## USING THE INFORMATION
1: In the binary search notes, rewrite the paragraph that starts "(3) Best algorithm" as a short list and keep its main facts.
2: Resume the binary search notes after their last sentence and keep writing them.

=== EXTRACT ===

Index Binary Search (Need Sorting)

349	Intersection of Two Arrays

(1) Brute force. O(N^2) time and O(N) space. Try every pair of number from nums1 and nums2, if they are equal put it in the result set. In the end, transfer the result from set to vector and return it.

(2) Slightly better solution. O(NlgN) time and O(N) space. (2.1) Sort one array. (2.2) For loop another array and try to do BS in the sorted array.

(3) Best algorithm. O(N) time and O(N) space. (3.1) Copy the elements from one array to a set to get rid of duplicates. (3.2) For loop each element in another array, try to erase every element in the set, if erase successfully ( return 1, meaning erase 1 element), then put that element into the result array, otherwise skip it.

300	Longest Increasing Subsequence

Utilize the fact that a smaller number comes after a greater number which still larger than its predecessors in the current LIS wouldn't make the LIS smaller (it could be equal or larger, but can never be smaller).

=== PROVIDED DATA ===

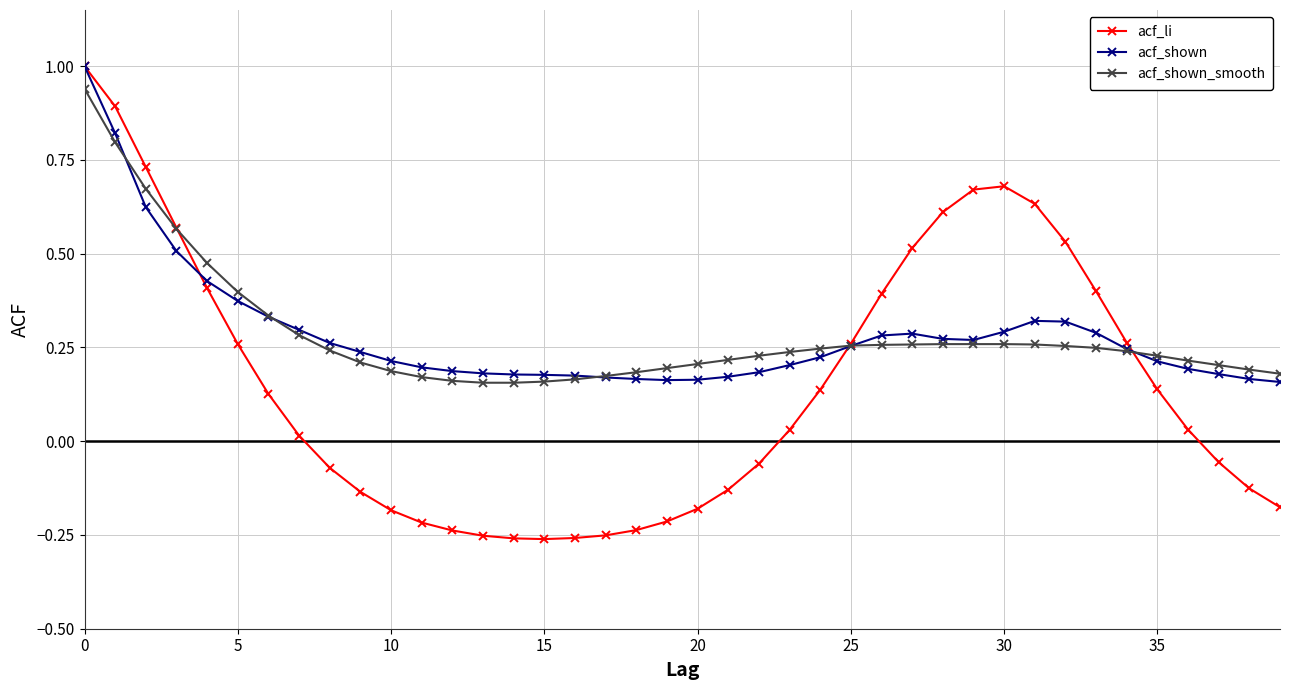

What is the greatest value displayed?

1.0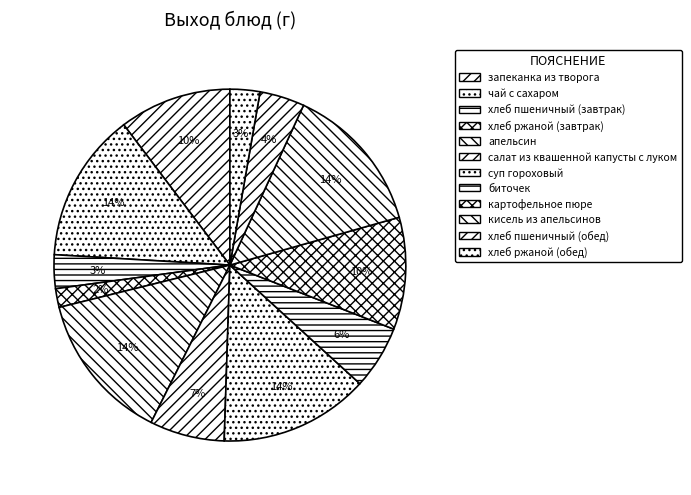

To the nearest percent, what is the difference between the салат из квашенной капусты с луком and картофельное пюре slice percentages?

3%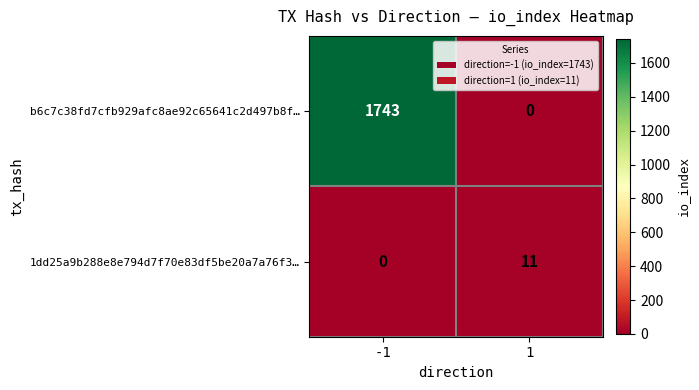

Rank the series by their maximum value, from lowest to highest.

1dd25a9b288e8e794d7f70e83df5be20a7a76f3…, b6c7c38fd7cfb929afc8ae92c65641c2d497b8f…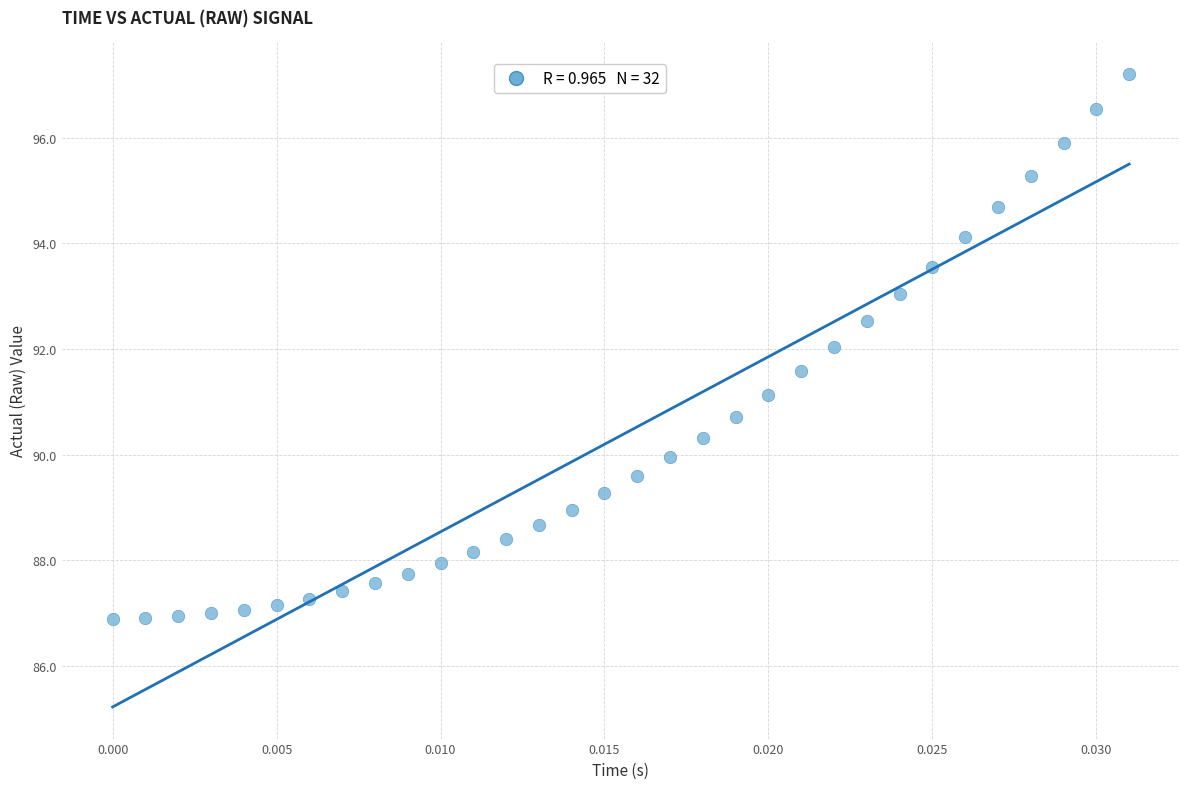

What is the range of Y values (max minus min)?

10.3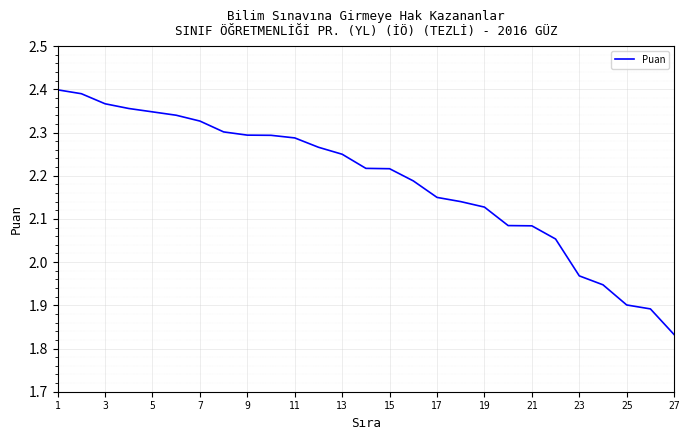

Does the chart have visible grid lines?

Yes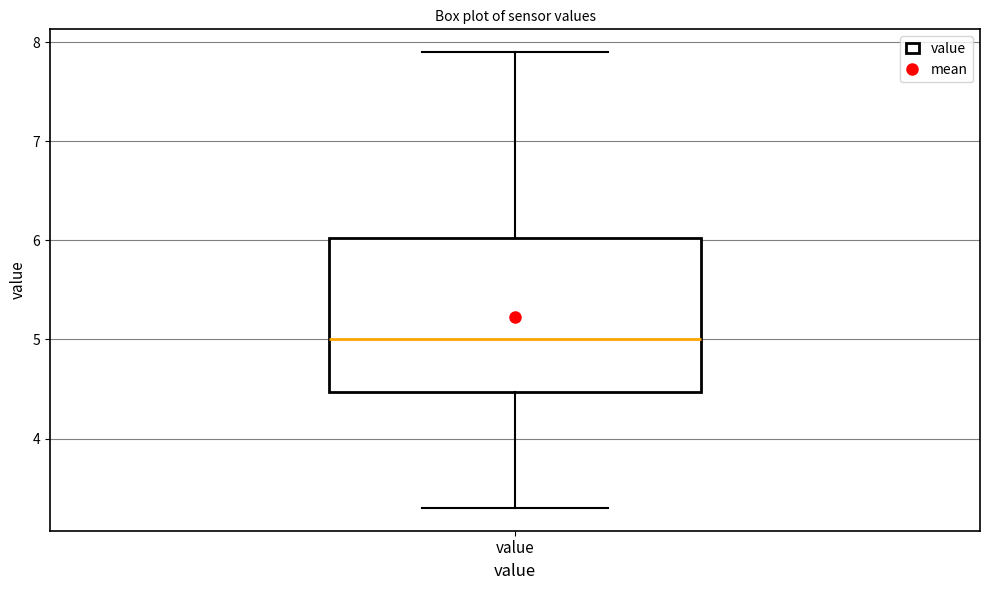

Where is the lower edge of the box for value on the y-axis? The values are not printed on the chart, so give them approximately, as read against the axis.

4.5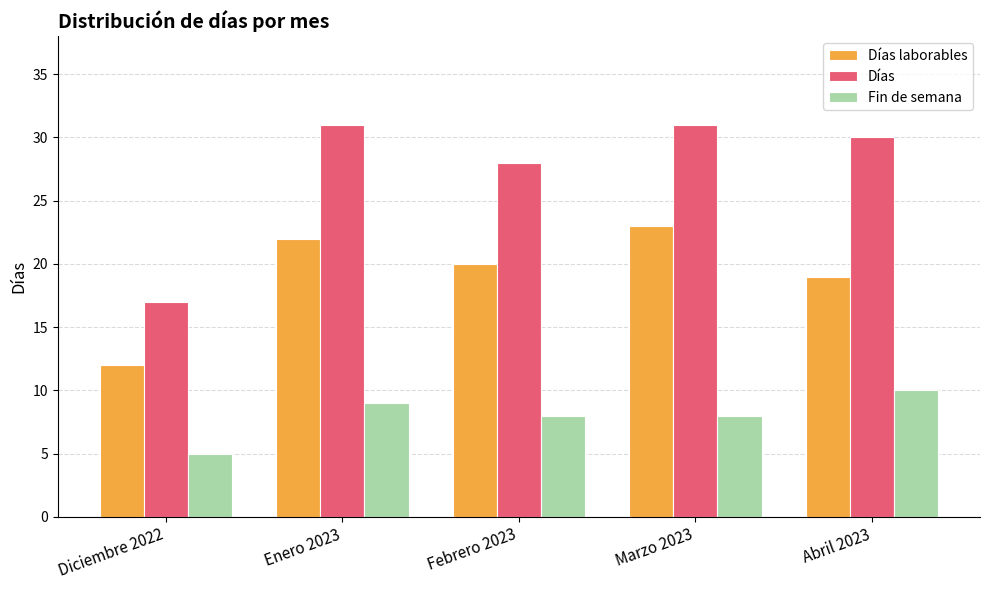

What is the difference between the second highest and second lowest values in the Días laborables series?

3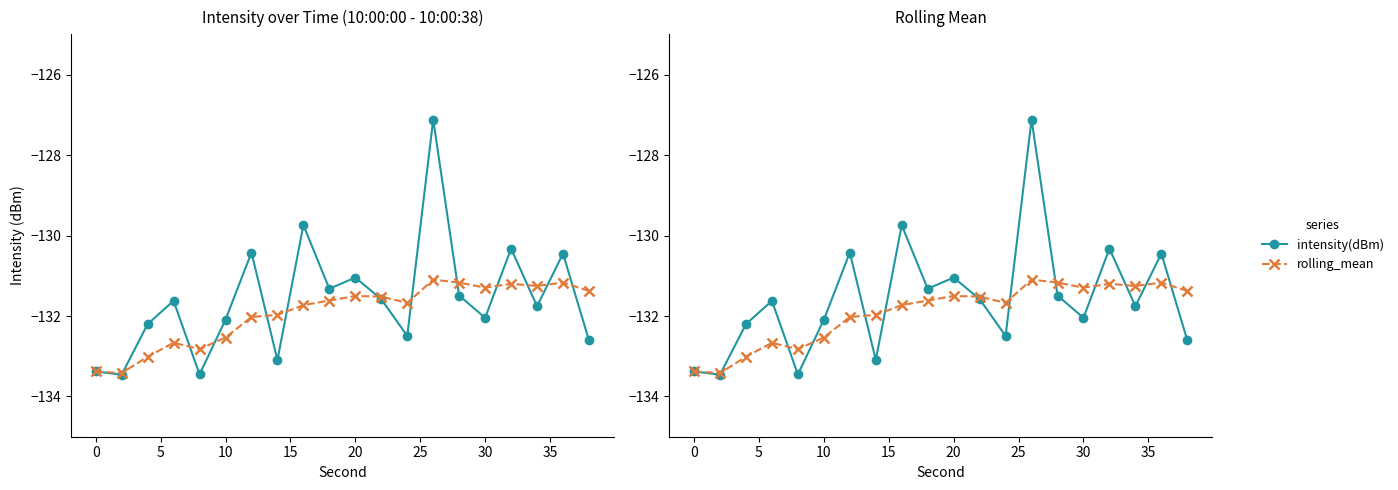

How many times do rolling_mean and intensity(dBm) cross each other?

12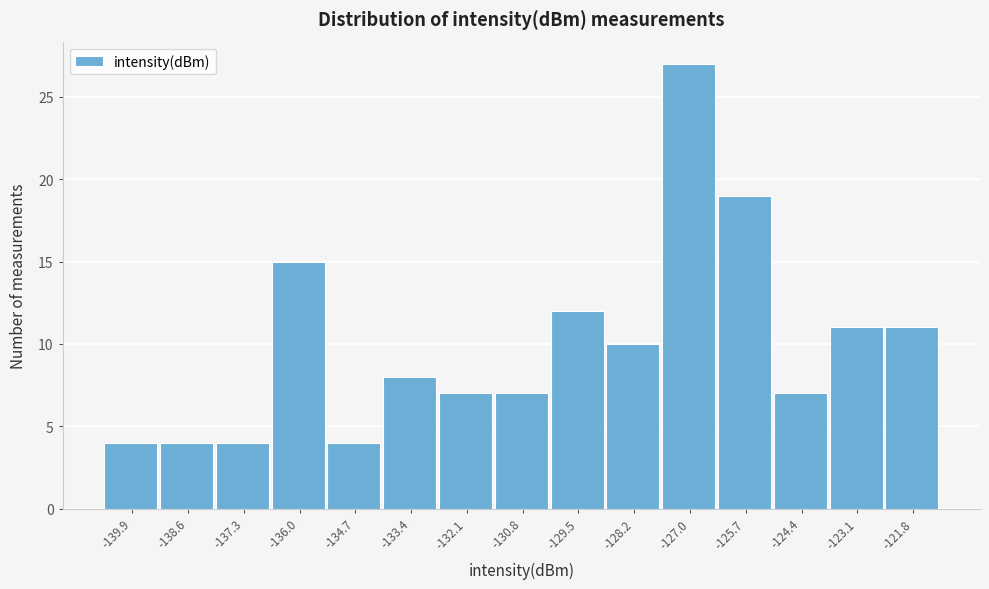

Reading left to right, list all the values displayed in this chart.

-139.9=4	-138.6=4	-137.3=4	-136.0=15	-134.7=4	-133.4=8	-132.1=7	-130.8=7	-129.5=12	-128.2=10	-127.0=27	-125.7=19	-124.4=7	-123.1=11	-121.8=11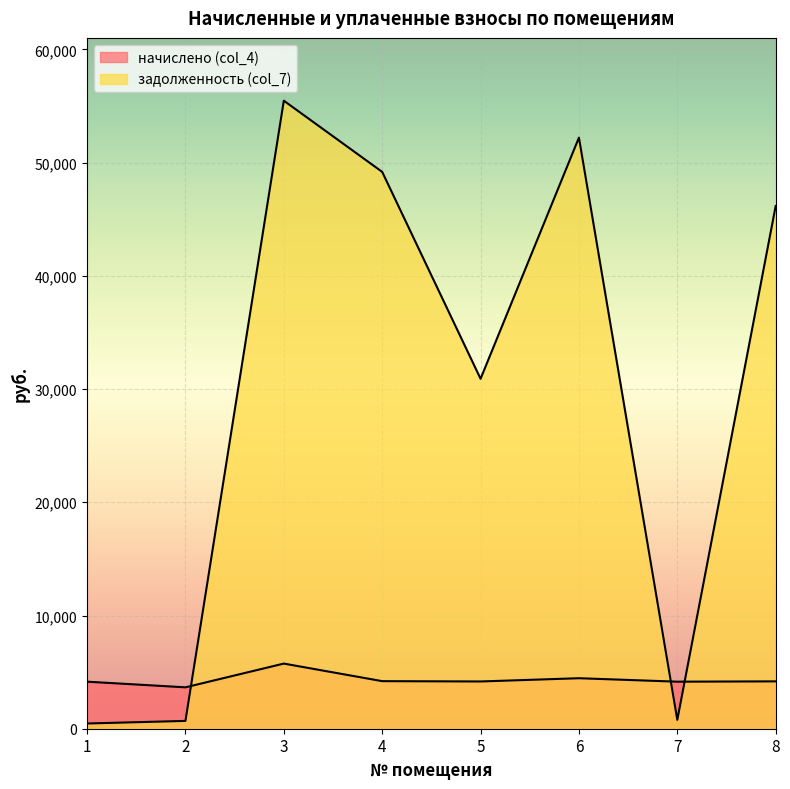

What is the sum of the задолженность (col_7) values at 8 and 3?

101642.5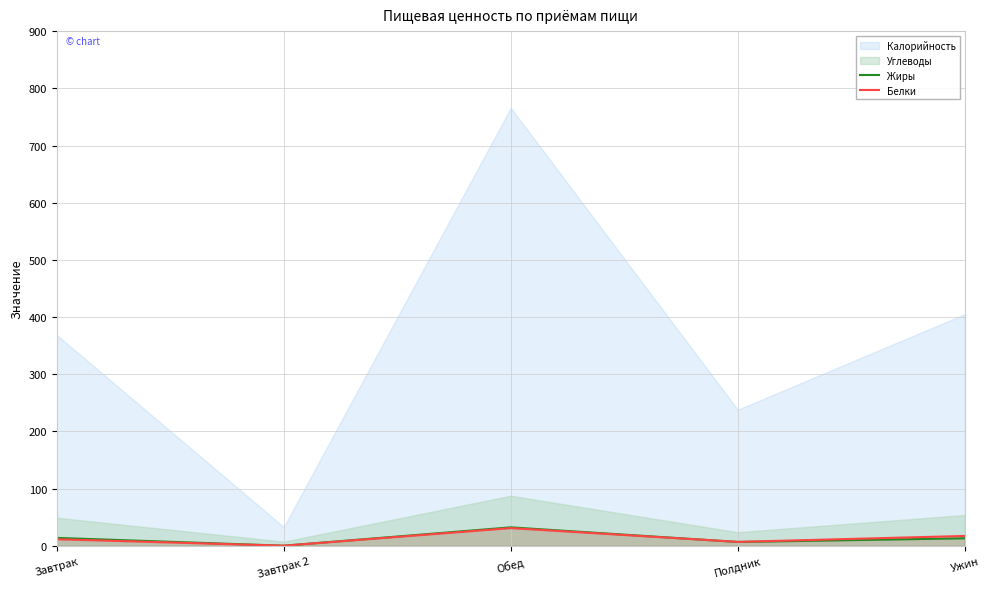

The value of Белки at Ужин is 17.4. True or false?

True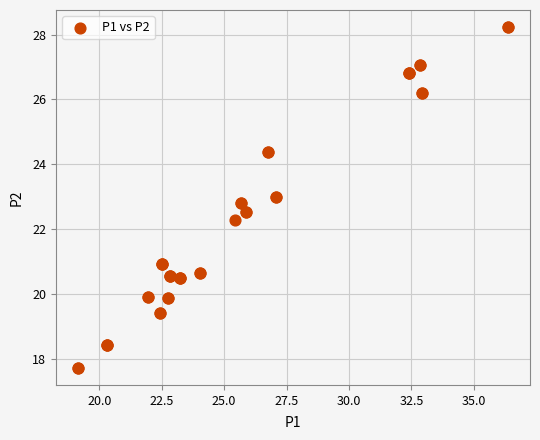

What Y value in the scatter plot is closest to 22?

22.3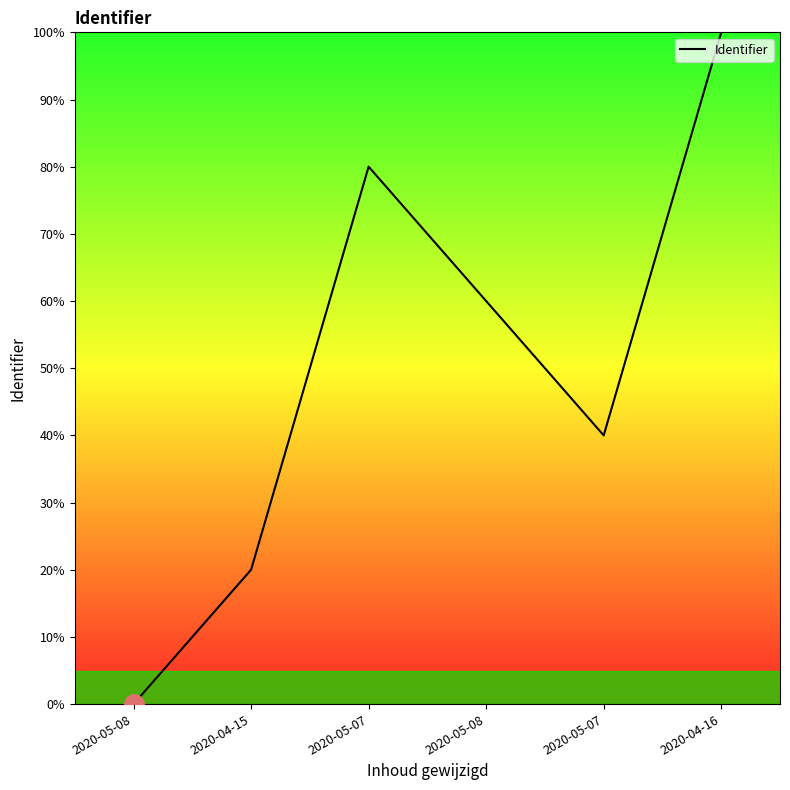

What is the sum of all values?

300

===

## WRITTEN RESPONSES
1:
- Best algorithm: O(N) time and O(N) space.
- Copy the elements of one array into a set to remove duplicates.
- Loop over each element of the other array and try to erase it from the set.
- If the erase succeeds (returns 1, meaning one element was erased), add that element to the result array. Otherwise, skip it.

2:
int lengthOfLIS(vector<int>& nums) {
vector<int> res;
for (int i = 0; i < nums.size(); i++) {
auto iter = lower_bound(res.begin(), res.end(), nums[i]);
if (iter == res.end())
res.push_back(nums[i]);
else
*iter = nums[i];
}

return res.size();

O(NlgN) time and O(N) space.

658	Find K Closest Elements

The idea is to find the first number which is equal to or greater than x in arr. Then, we determine the indices of the start and the end of a subarray in arr, where the subarray is our result. The time complexity is O(logn + k).

In the following code, arr[index] is the first number which is euqal to or geater than x (if all numbers are less than x, index is arr.size()), and the result is arr[i+1, i+2, ... j].

350	Intersection of Two Arrays II

(1) Sort both arrays and call STL a.erase(set_intersection(a.begin(), a.end(), b.begin(), b.end(), a.end()), a.end()). O(NlgN) time and O(1) space

(2) (2.1) Count the frequency of each number for array1 and save the result in a hash map. (2.2) For loop each number in the second array if found in the hash map and its frequency is still larger than 0, put it in the result array and decrease the frequency by 1. (2.3) In the end, return the result array.
O(M+N) time and O(M) space.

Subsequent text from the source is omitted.